- [Supplied material]
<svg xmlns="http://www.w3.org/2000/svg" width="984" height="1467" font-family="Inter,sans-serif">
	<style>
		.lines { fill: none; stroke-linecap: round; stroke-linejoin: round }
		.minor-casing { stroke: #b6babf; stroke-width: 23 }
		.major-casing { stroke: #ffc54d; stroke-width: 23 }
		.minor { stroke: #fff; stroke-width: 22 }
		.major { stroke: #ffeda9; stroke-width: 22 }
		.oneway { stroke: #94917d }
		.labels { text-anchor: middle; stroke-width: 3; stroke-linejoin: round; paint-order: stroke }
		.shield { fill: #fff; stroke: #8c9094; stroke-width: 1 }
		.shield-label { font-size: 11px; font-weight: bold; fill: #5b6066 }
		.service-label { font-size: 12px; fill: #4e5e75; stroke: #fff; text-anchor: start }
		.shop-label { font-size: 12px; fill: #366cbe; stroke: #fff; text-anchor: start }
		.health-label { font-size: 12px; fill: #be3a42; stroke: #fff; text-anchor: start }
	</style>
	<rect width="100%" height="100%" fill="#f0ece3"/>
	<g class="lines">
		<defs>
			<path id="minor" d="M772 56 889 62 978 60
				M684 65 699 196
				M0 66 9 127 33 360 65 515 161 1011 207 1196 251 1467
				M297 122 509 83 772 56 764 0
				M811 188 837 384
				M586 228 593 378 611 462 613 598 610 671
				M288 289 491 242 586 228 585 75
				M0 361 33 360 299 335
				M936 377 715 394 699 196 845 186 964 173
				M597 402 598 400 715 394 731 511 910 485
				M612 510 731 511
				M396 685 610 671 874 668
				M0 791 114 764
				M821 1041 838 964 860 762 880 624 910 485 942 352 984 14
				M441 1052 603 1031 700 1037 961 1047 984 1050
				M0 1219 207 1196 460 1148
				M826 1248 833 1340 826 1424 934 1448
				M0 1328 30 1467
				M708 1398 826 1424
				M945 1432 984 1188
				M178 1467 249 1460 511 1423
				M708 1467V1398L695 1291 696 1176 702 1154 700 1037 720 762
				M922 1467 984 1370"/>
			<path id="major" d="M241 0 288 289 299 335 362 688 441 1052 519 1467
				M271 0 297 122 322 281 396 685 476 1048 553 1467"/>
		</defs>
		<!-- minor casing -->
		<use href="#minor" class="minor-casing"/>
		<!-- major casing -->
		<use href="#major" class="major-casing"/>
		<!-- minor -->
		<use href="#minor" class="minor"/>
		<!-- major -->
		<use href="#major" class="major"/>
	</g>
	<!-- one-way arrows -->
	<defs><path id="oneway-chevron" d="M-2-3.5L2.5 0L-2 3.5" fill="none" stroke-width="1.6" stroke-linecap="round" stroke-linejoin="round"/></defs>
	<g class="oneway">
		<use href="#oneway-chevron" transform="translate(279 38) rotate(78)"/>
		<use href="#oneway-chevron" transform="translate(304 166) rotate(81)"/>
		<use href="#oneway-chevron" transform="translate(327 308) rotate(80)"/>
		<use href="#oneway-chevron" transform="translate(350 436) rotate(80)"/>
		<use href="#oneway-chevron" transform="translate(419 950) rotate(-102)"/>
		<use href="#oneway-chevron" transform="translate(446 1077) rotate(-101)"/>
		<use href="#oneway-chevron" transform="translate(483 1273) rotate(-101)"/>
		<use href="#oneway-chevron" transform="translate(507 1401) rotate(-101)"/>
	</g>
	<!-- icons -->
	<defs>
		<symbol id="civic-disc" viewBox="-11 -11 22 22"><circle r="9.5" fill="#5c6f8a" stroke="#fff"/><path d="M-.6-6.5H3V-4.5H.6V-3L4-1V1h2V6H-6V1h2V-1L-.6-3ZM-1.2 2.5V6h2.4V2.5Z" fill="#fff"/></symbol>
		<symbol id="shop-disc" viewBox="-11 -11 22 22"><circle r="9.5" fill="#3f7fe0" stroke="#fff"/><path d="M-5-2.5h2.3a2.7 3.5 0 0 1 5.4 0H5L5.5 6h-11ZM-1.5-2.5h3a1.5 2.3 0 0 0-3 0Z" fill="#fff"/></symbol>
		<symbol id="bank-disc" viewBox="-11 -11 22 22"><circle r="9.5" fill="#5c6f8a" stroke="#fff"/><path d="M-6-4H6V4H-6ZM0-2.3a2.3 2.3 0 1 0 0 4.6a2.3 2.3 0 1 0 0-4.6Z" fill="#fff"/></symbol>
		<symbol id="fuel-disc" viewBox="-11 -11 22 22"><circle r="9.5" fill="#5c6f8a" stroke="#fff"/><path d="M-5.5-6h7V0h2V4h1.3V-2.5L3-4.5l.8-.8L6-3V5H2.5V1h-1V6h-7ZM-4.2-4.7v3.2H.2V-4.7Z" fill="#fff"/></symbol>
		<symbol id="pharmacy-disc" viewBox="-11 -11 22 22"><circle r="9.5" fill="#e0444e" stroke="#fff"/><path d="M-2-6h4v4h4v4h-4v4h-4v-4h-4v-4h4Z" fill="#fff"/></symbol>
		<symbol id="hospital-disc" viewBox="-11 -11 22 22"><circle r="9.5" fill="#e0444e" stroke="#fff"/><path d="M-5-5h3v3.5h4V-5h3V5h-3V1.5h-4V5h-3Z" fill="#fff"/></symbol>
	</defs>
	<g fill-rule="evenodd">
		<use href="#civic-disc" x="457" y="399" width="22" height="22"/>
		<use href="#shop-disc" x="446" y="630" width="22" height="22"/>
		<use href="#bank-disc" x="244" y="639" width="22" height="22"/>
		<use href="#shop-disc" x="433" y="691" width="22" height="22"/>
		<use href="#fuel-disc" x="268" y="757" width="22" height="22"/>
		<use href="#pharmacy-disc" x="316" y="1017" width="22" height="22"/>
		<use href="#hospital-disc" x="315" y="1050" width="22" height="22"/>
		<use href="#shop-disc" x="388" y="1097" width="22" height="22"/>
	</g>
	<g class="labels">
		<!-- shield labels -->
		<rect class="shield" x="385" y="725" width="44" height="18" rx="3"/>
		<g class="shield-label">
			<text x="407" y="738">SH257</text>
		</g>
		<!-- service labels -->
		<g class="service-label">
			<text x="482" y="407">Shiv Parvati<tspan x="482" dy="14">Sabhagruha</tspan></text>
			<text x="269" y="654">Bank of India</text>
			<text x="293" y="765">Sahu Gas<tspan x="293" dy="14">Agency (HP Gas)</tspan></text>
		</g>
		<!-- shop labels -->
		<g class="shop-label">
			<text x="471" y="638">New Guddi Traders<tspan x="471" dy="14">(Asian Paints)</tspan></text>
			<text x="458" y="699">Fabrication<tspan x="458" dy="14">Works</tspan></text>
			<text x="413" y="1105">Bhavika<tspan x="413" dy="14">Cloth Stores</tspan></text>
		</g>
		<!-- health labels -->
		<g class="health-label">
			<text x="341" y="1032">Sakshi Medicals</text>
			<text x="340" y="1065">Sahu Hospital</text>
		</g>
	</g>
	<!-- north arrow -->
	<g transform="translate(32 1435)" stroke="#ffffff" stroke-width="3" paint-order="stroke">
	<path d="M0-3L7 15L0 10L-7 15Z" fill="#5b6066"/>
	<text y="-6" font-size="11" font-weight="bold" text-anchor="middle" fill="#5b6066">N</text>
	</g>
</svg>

- [Task to carry out] Using the material above, return every line that holds the string "lines".

- [Output of the task]
		.lines { fill: none; stroke-linecap: round; stroke-linejoin: round }
	<g class="lines">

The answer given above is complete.